La ricerca della felicità

Per attutire le tensioni lavorative dovute a una mattinata un filo sopra le righe, a volte andare a pranzo fuori è una buona idea. A sorpresa e involontariamente, finisco per scegliere lo stesso ristorante in cui ha deciso di andare anche Gabriele Muccino con la sua agente, seduta a un tavolo da cui mi ritrovo costretta a guardarlo in faccia ogni volta che alzo la testa dal piatto.

Sarà che il suo sguardo non è molto espressivo, sarà che i miei sono gli occhi di un’osservatrice esterna e inesperta, sta di fatto che con il buon Gabriele qui di fronte, può risultare difficile intuire se stia guardando proprio me o se piuttosto i suoi occhi siano persi nel nulla verso l’infinito e oltre.

Il risultato è che, per tutto il pranzo, mentre la conversazione tra commensali si accende e non poco, cresce implacabile in me il sospetto che il caro Gabriele possa avermi notato per il suo prossimo film.

(Lo sguardo da triglia, a volte, può essere veramente difficile da interpretare… soprattutto considerando il fatto che Gabriele e la sua agente non fanno altro che parlare al telefono per organizzare la proiezione del nuovo film in uscita, pronunciando più di una volta il nome Russell, cosa che mi inficia non poco il giudizio)
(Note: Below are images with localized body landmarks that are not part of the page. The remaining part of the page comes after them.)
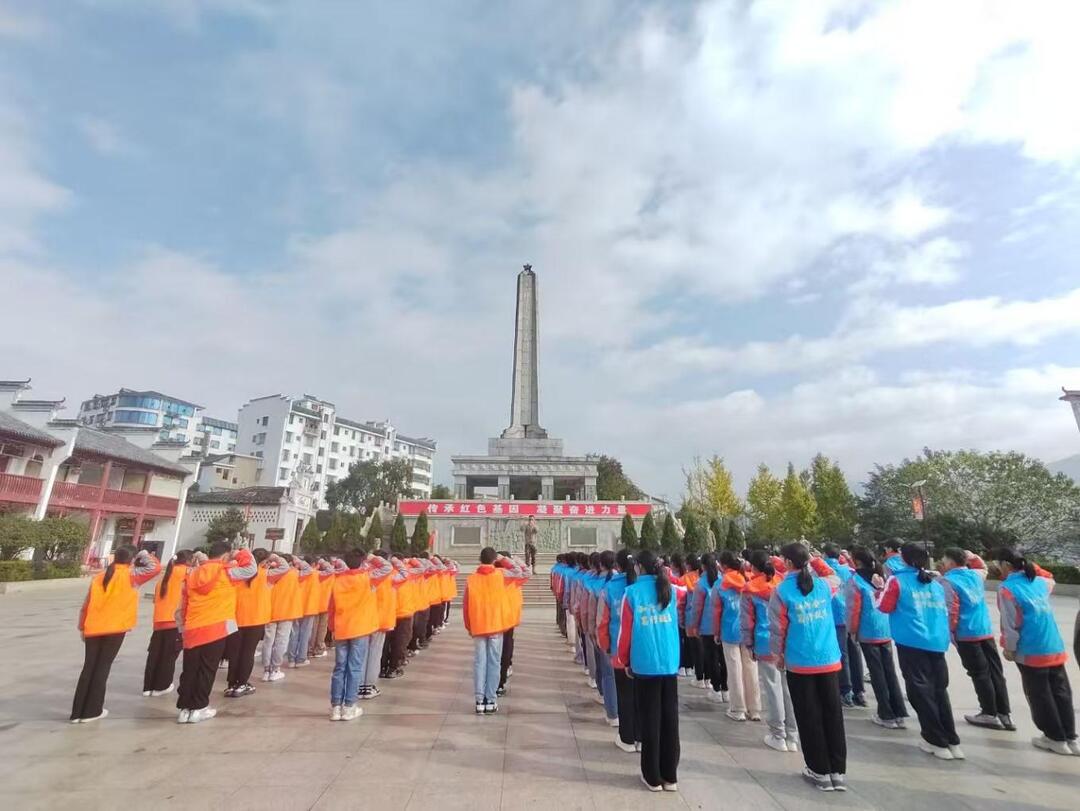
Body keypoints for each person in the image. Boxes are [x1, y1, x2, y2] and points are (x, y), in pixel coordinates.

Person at [874, 543, 962, 761]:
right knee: (939, 691)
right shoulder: (935, 583)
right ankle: (951, 740)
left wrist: (878, 588)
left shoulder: (897, 581)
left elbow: (883, 606)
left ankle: (935, 740)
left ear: (904, 558)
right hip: (935, 641)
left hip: (912, 642)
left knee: (920, 692)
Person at [770, 543, 847, 792]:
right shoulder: (824, 586)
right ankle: (837, 771)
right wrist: (815, 559)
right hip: (828, 659)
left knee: (809, 716)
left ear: (789, 563)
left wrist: (778, 656)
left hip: (800, 661)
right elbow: (835, 576)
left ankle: (819, 769)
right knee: (832, 714)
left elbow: (778, 630)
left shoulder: (782, 591)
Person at [995, 547, 1078, 756]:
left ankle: (1054, 738)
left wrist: (1009, 648)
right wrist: (1029, 566)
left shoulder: (1007, 589)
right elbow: (1049, 576)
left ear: (1005, 565)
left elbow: (1010, 623)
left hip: (1031, 650)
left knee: (1040, 695)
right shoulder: (1040, 583)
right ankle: (1070, 737)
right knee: (1061, 693)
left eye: (998, 564)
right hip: (1053, 646)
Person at [613, 549, 681, 793]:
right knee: (670, 719)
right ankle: (670, 776)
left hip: (645, 664)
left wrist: (623, 660)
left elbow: (625, 634)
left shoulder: (631, 593)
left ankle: (652, 777)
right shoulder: (671, 590)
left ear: (639, 567)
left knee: (650, 720)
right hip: (669, 663)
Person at [72, 547, 161, 723]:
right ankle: (92, 711)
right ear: (131, 559)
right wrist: (143, 553)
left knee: (89, 668)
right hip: (114, 628)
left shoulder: (99, 577)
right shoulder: (131, 575)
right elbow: (155, 567)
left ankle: (77, 713)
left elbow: (87, 603)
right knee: (102, 668)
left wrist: (82, 626)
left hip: (93, 628)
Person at [175, 543, 257, 723]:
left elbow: (184, 601)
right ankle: (199, 707)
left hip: (193, 627)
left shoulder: (192, 573)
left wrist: (182, 627)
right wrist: (240, 552)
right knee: (206, 670)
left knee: (190, 670)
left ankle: (185, 709)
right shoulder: (226, 572)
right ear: (225, 556)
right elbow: (251, 568)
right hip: (215, 628)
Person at [939, 548, 1013, 730]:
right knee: (995, 672)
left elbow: (951, 611)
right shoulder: (976, 575)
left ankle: (989, 712)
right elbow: (981, 566)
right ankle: (1004, 713)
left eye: (944, 560)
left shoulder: (948, 581)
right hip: (985, 630)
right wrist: (971, 556)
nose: (942, 563)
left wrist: (951, 635)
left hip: (967, 633)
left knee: (979, 673)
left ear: (950, 563)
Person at [846, 547, 908, 730]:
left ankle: (886, 714)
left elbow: (853, 610)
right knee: (889, 672)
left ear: (856, 561)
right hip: (885, 629)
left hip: (868, 630)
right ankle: (899, 713)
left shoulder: (856, 581)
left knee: (877, 673)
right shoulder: (882, 577)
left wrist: (852, 631)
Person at [742, 549, 797, 752]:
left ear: (752, 567)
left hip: (765, 642)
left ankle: (778, 734)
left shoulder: (750, 588)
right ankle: (792, 735)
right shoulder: (782, 584)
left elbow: (747, 621)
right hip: (786, 642)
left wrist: (749, 644)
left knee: (773, 689)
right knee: (788, 689)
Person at [327, 549, 392, 720]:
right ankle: (349, 706)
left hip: (342, 628)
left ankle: (335, 707)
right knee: (354, 667)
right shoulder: (367, 578)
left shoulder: (339, 579)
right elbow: (387, 567)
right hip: (360, 628)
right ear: (362, 561)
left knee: (340, 668)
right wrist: (371, 557)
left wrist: (332, 627)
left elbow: (331, 606)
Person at [463, 547, 518, 714]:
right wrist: (505, 560)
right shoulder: (501, 576)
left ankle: (479, 701)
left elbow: (466, 606)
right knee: (494, 662)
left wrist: (469, 626)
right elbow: (523, 571)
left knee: (480, 663)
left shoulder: (471, 579)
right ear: (495, 560)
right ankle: (491, 700)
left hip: (479, 626)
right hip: (495, 625)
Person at [599, 549, 639, 753]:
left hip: (618, 648)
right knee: (641, 695)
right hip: (642, 651)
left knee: (624, 694)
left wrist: (605, 644)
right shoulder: (642, 587)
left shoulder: (610, 588)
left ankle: (627, 738)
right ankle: (641, 738)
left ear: (617, 565)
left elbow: (603, 622)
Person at [714, 550, 759, 721]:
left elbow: (717, 611)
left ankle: (738, 708)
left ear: (724, 566)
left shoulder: (721, 584)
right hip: (748, 630)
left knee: (734, 669)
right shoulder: (749, 580)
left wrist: (716, 632)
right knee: (751, 668)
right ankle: (754, 709)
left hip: (729, 631)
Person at [224, 547, 272, 698]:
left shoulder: (236, 573)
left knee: (235, 652)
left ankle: (232, 684)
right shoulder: (265, 574)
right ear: (263, 561)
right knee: (247, 652)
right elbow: (283, 567)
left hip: (235, 618)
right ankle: (242, 683)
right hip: (255, 619)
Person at [822, 544, 866, 708]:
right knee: (855, 654)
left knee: (842, 655)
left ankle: (845, 691)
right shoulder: (849, 571)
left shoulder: (824, 573)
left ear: (826, 555)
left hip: (835, 618)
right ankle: (859, 691)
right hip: (849, 615)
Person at [143, 549, 191, 696]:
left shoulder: (165, 576)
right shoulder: (187, 574)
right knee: (169, 656)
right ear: (189, 561)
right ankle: (162, 686)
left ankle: (148, 687)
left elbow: (155, 600)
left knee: (155, 655)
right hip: (175, 621)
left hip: (159, 621)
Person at [687, 552, 727, 701]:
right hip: (722, 626)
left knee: (711, 658)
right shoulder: (723, 581)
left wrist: (694, 625)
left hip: (706, 626)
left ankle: (716, 689)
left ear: (702, 566)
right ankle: (725, 688)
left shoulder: (701, 584)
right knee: (723, 659)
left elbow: (696, 608)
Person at [361, 548, 397, 699]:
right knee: (374, 654)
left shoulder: (365, 574)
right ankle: (368, 686)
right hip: (379, 619)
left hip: (364, 619)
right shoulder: (388, 574)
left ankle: (360, 685)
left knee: (363, 653)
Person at [262, 552, 301, 682]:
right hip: (287, 612)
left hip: (269, 612)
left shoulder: (268, 574)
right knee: (281, 641)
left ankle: (266, 670)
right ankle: (275, 669)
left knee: (268, 642)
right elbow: (306, 569)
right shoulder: (294, 574)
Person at [497, 550, 528, 697]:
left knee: (494, 653)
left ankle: (493, 683)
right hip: (508, 618)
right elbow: (526, 572)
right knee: (506, 648)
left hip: (493, 619)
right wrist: (513, 560)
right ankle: (501, 678)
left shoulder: (494, 575)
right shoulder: (510, 576)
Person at [286, 555, 320, 668]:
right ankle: (301, 658)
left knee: (294, 633)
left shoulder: (295, 574)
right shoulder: (315, 573)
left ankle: (291, 659)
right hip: (309, 607)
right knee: (305, 634)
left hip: (297, 606)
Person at [308, 552, 335, 660]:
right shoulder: (330, 575)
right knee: (322, 628)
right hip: (326, 604)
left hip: (314, 603)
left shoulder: (314, 574)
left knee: (313, 628)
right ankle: (319, 648)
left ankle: (310, 648)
Nel giro di pochi minuti, mi ritrovo a pensare mille cose contemporaneamente, cercando di non farmi sgamare dal mio commensale: conto i gradi di separazione che mi separano da Muccino, inizio a bisticciare mentalmente con le mie amiche su chi si prende Gerard Butler e chi Will Smith, depenno appuntamenti dall’agenda per potermi presentare a questo fantomatico provino che – nella mia testa – è ormai realtà da un pezzo. Soprattutto, infine, quando insieme ai miei commensali mi alzo per andare a pagare il conto, prima di lasciare la terrazza su cui ci troviamo e di scendere al piano terra, controllo che si sia alzato anche Muccino. Effettivamente, si è alzato.

Mentre scendo le scale, mi assicuro che lui sia giusto qualche scalino dietro di me. Effettivamente, si trova proprio lì.

Quando mi avvicino alla cassa, Muccino è ormai a pochi passi da me: lo guardo negli occhi e aspetto che sia lui a iniziare a parlare. Ed effettivamente, lui parla.

Alza la mano come per l’attenzione e dice: “Giulia!”.
Giuro. Ha detto: “Giulia!”.

Ora, a questo punto, l’unica ragione per cui non rispondo è che in fin dei conti non voglio assolutamente una parte nel suo prossimo film, ma mi piacerebbe comunque sapere perché mi stia chiamando per nome.

Ci metto poco a scoprire che Giulia è la sua assistente, che lo sta aspettando fuori con il cellulare in mano. Forse in linea c’è Russell che lo vuole salutare, penso mentre scoppio a ridere.

E Gabriele mi guarda con la stessa espressione da triglia con cui prima voleva offrirmi una parte. O almeno, così pareva a me.